→ **YOUR OBJECTIVE**
Reproduce nothing but the lines from the one with "middle mcp: (244, 216)" down to the last line of the data below.

→ **DATA FOR THIS EXERCISE**
+ + + +
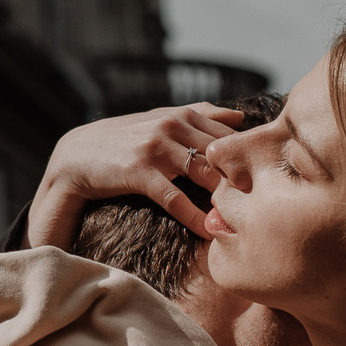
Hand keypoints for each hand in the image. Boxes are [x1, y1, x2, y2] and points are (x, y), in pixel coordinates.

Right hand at [24, 102, 245, 246]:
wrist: (77, 155)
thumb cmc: (125, 139)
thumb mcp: (160, 119)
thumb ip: (199, 115)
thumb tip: (238, 114)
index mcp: (183, 115)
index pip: (230, 135)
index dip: (249, 157)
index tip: (268, 179)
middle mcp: (172, 126)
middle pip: (222, 154)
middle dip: (243, 179)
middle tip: (266, 204)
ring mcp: (156, 148)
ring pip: (203, 173)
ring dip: (224, 199)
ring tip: (243, 220)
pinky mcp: (140, 171)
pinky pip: (175, 198)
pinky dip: (194, 217)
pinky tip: (208, 231)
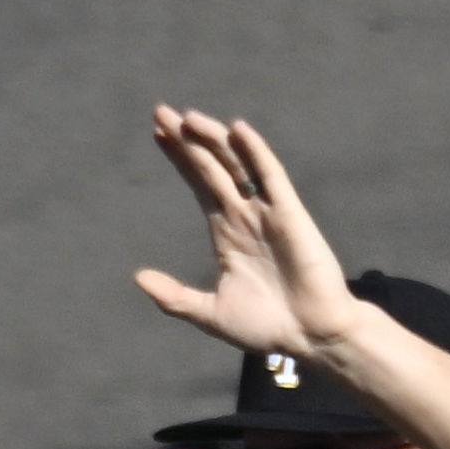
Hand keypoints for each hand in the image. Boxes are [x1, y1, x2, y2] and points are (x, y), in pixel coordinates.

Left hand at [135, 103, 368, 369]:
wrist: (310, 337)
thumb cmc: (267, 327)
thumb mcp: (211, 313)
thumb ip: (175, 296)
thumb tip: (139, 277)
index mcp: (226, 232)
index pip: (199, 185)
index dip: (180, 160)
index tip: (158, 134)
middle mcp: (244, 216)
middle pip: (212, 167)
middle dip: (187, 140)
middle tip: (161, 111)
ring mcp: (267, 213)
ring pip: (236, 165)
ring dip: (214, 140)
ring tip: (188, 118)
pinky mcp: (290, 215)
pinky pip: (271, 177)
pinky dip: (256, 153)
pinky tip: (238, 130)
+ + + +
→ **TASK SOLUTION**
middle mcp: (244, 216)
middle pip: (212, 167)
middle dip: (187, 140)
middle tip: (161, 111)
ring mcp: (267, 213)
ring pip: (236, 165)
ring dip: (214, 140)
ring tip: (188, 118)
pinky mcp: (290, 215)
pinky pip: (271, 177)
pinky dip: (256, 153)
pinky tip: (238, 130)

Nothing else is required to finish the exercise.